A few things pending as of 18/07/24 (1) Phylogeny-heatmap image generated (to be added to multiqc) - but an issue

• Fontconfig error: No writable cache directories null device 1

(2) Selected plots from pycoqc output to be added to multiqc - Integration of script in progress

(3) barcode13 related (possible) memory error to be investigated and resolved

Anything else!!?

[nandan75]

Hi @georgiesamaha

Good morning.

• Please test a run with all defaults bash test/run_test.sh or qsub test/run_test.sh when you feel free and let me know if it breaks.
• A couple of additional input files are included in the bash test/run_test.sh file itself (for now).
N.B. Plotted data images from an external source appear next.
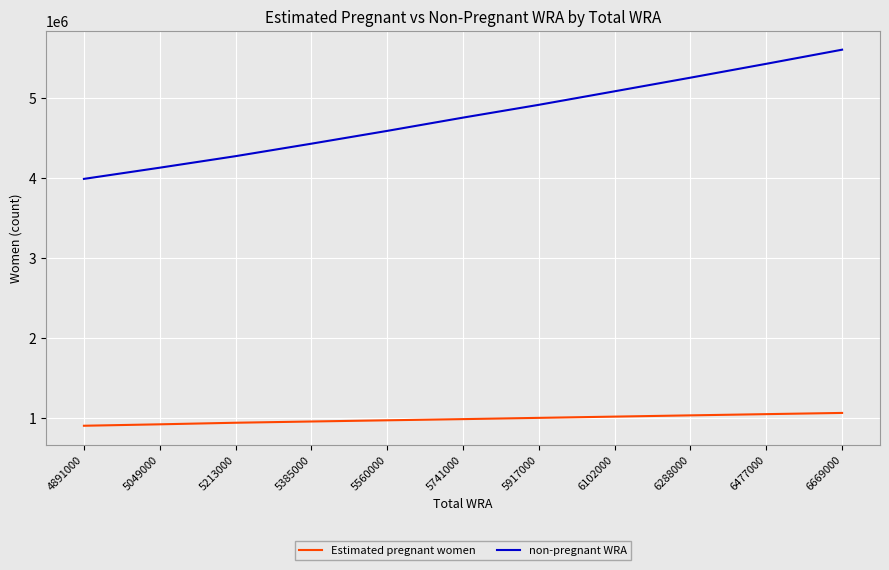

What is the difference between the maximum and minimum values in the non-pregnant WRA series?

1617487.7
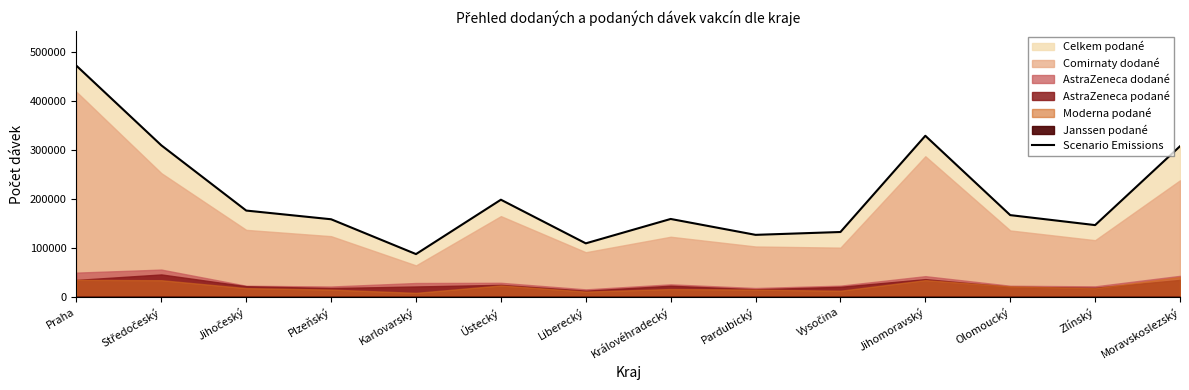

Does the chart have visible grid lines?

No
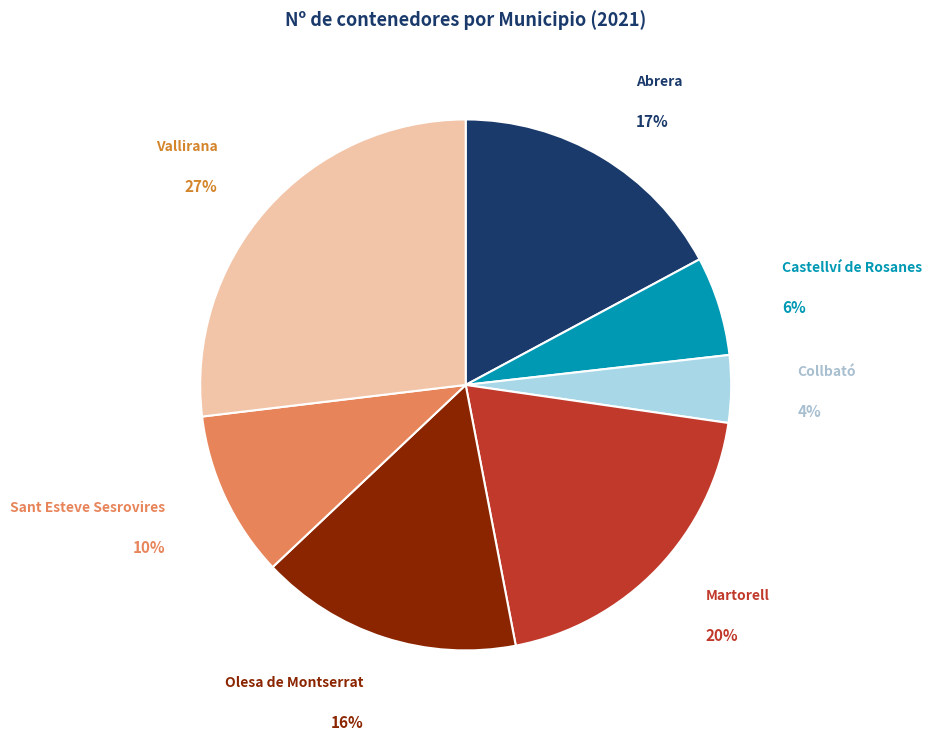

Combined, do Martorell and Olesa de Montserrat account for over 50%?

No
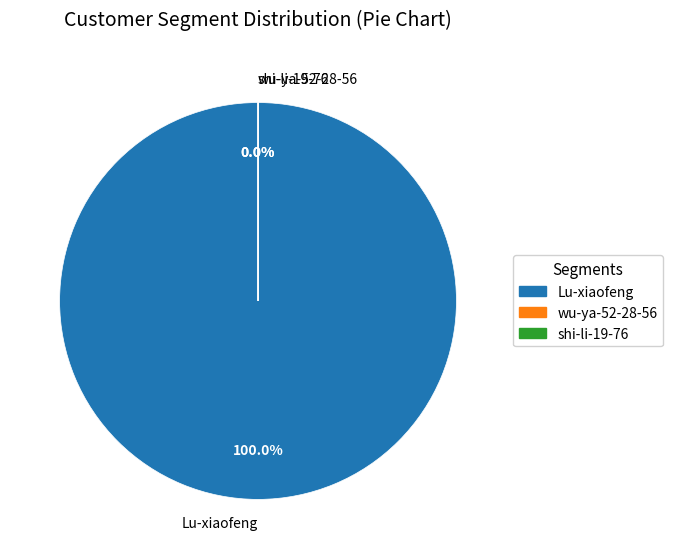

Between wu-ya-52-28-56 and shi-li-19-76, which is larger?

wu-ya-52-28-56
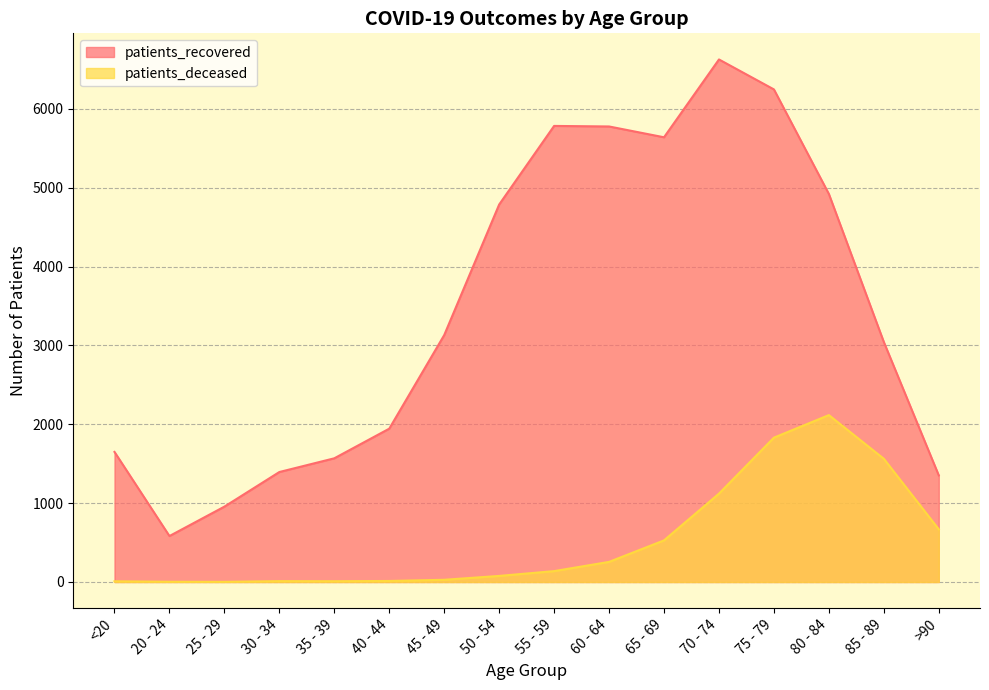

At which category is the sum across all series the highest?

75 - 79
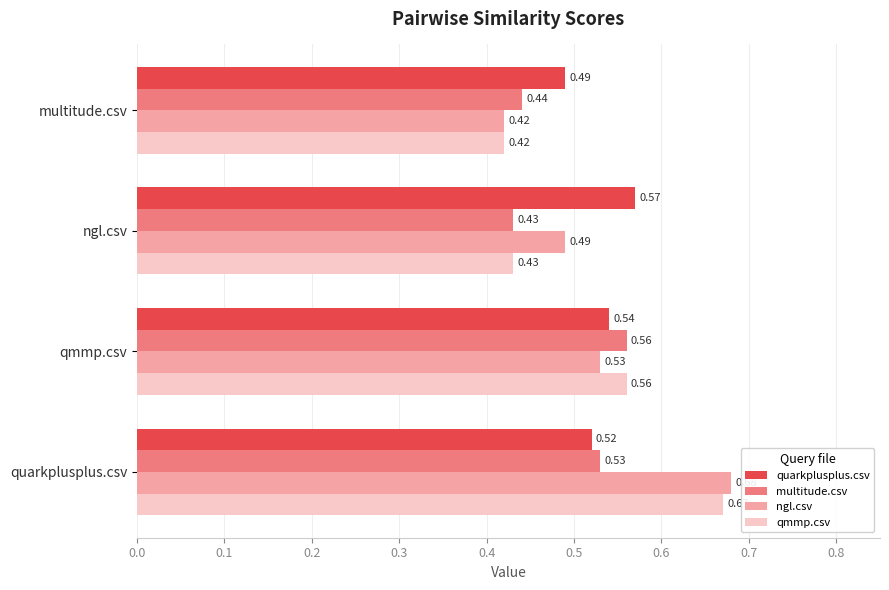

At which label is multitude.csv closest to 0?

ngl.csv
We can update the pipeline to ask the sequence_summary* as an input parameter.
• The pipeline executes from reads-to-multiqc.html
• The font-display issue with phylogeny-heatmap.png image is still unresolved. I will try and look at this morning. The image without fonts is included in the multiqc report.
• Please use all/subset of samples as in the in path in bash test/run_test.sh.
• Some multiqc.html text formatting is still pending.

regards

[georgiesamaha]

All processes functional 🎉

Next step: organising results and docs.